3. Men are not born parents
Although no one is a born parent, I feel that women have an advantage over men. After all, they are raising the baby inside them. Women are also (thanks to expectations from society) the ones who help take care of the younger siblings or offer babysitting services in their teenage years.
I don’t have any prior baby rearing skills, I’ve never babysat and I’ve never taken care of an infant. With that being said I don’t want to be treated as a secondary parent. The biggest challenge a dad has established enough credibility so that mom will trust him and hand over some control.
Everyone has heard the saying that babies don’t come with instruction manuals. While this is true, parenting has never been easier – none of our parents had access to Google, WebMD and all the other free resources online.
I’m not afraid of not having the know-how. I have confidence in my diaper changing skills. I’ve never done it, but how hard can it be?! I may screw up a couple of times, but eventually (with practice) it will come to me. My biggest struggles have been mental. I’m more scared of the 4 am unstoppable crying madness. What do I do then? How can I keep my own cool?

Six months ago I didn’t expect nor desired to be such an involved soon-to-be dad. I thought I’d keep on working while MJ takes care of most baby issues. My perspective changed completely once I attended the first ultrasound screening and saw the baby in her womb and heard her heart beat.

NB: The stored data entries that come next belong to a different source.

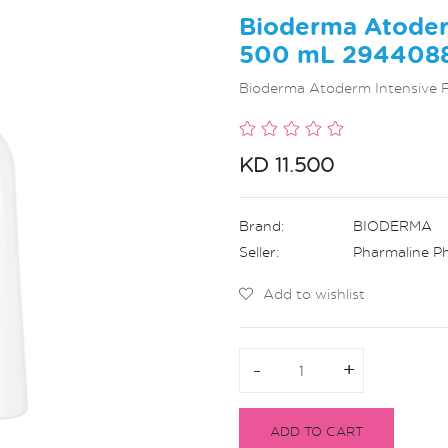
Bioderma Atoder
500 mL 294408
Bioderma Atoderm Intensive
KD 11.500
Brand:
BIODERMA
Seller:
Pharmaline P
Add to wishlist
-
-
+
+
ADD TO CART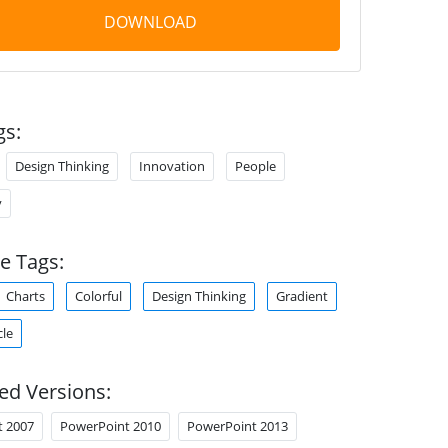
DOWNLOAD
gs:
Design Thinking
Innovation
People
y
e Tags:
Charts
Colorful
Design Thinking
Gradient
cle
ed Versions:
t 2007
PowerPoint 2010
PowerPoint 2013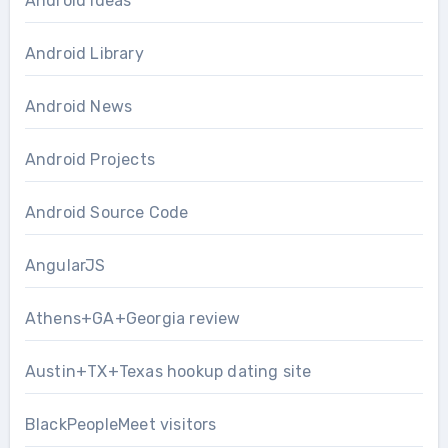
Android Ideas
Android Library
Android News
Android Projects
Android Source Code
AngularJS
Athens+GA+Georgia review
Austin+TX+Texas hookup dating site
BlackPeopleMeet visitors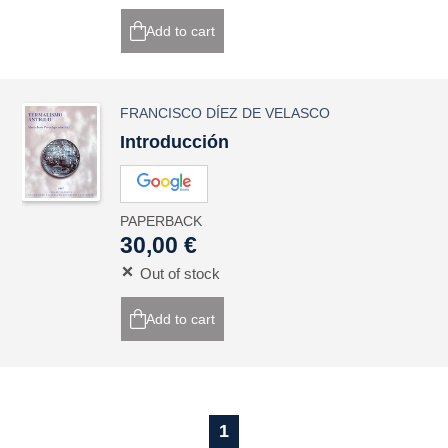
Add to cart
FRANCISCO DÍEZ DE VELASCO
Introducción
PAPERBACK
30,00 €
Out of stock
Add to cart
1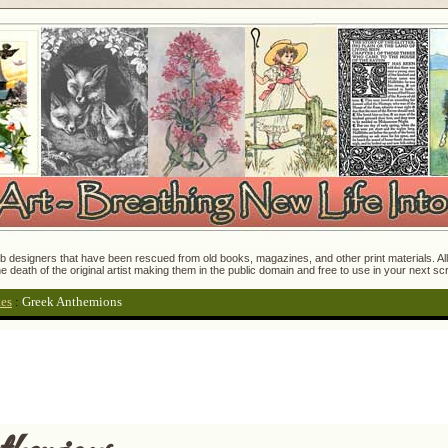
 designers that have been rescued from old books, magazines, and other print materials. All o
e death of the original artist making them in the public domain and free to use in your next s
tes
:
Greek Anthemions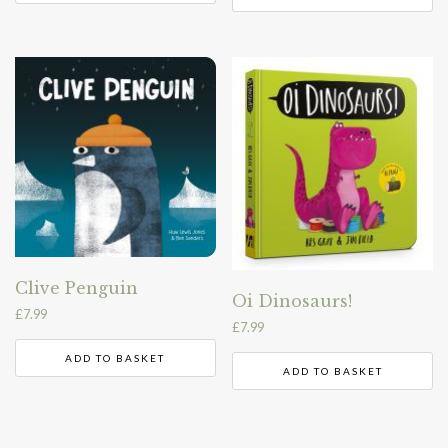
Clive Penguin
Oi Dinosaurs!
£
7.99
£
7.99
ADD TO BASKET
ADD TO BASKET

I don’t claim to have all the answers when it comes to parenting – I’m just about to start my rookie season. I do know that I’m willing to adapt and learn as we progress.
Bonus material!
I understand that parenting is hard work, but who said you can’t enjoy it?
The movie “What to Expect When You’re Expecting” glorified involved dads and made fatherhood look as cool as the other side of the pillow.
While their coolness is debatable (I will leave it up to you to decide), it’s refreshing to see fatherhood promoted!